* Written task
Write out, word for word, every line from the one containing "internet explorer, JUNE: 12 -> 10" through the final line of the records.

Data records

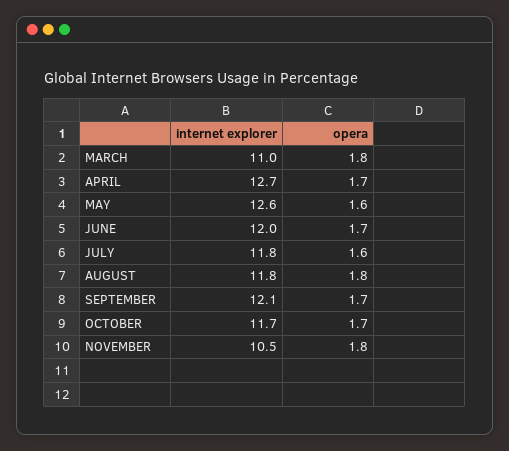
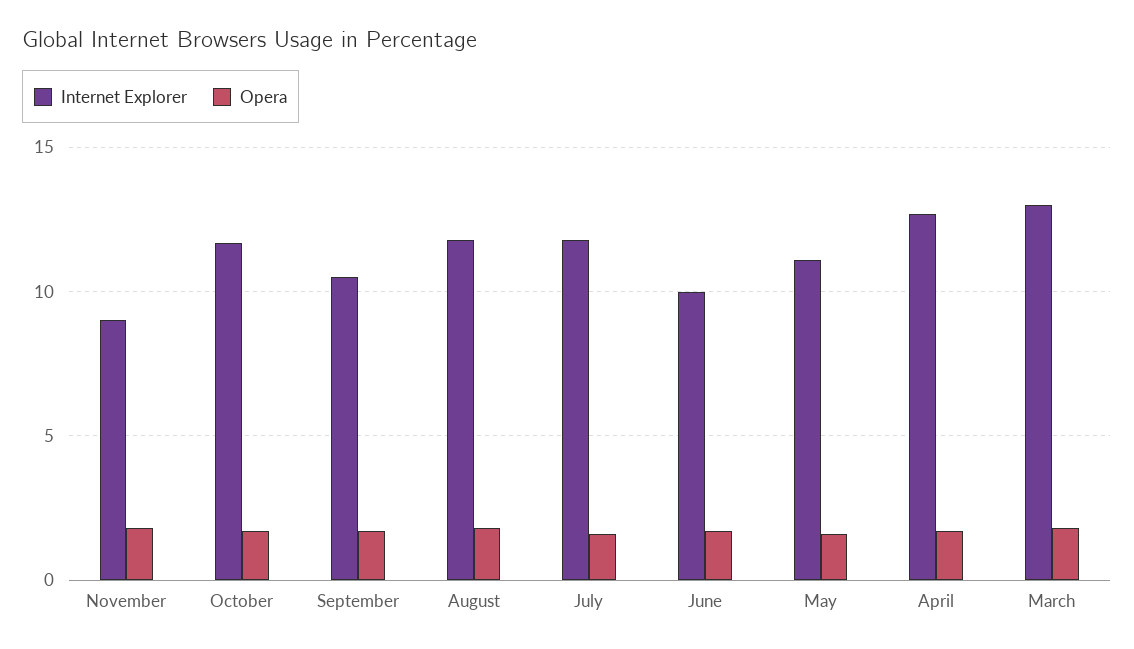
internet explorer, MARCH: 11 -> 13
internet explorer, MAY: 12.6 -> 11
internet explorer, JUNE: 12 -> 10
internet explorer, SEPTEMBER: 12.1 -> 10.5
internet explorer, NOVEMBER: 10.5 -> 9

* Final answer
internet explorer, JUNE: 12 -> 10
internet explorer, SEPTEMBER: 12.1 -> 10.5
internet explorer, NOVEMBER: 10.5 -> 9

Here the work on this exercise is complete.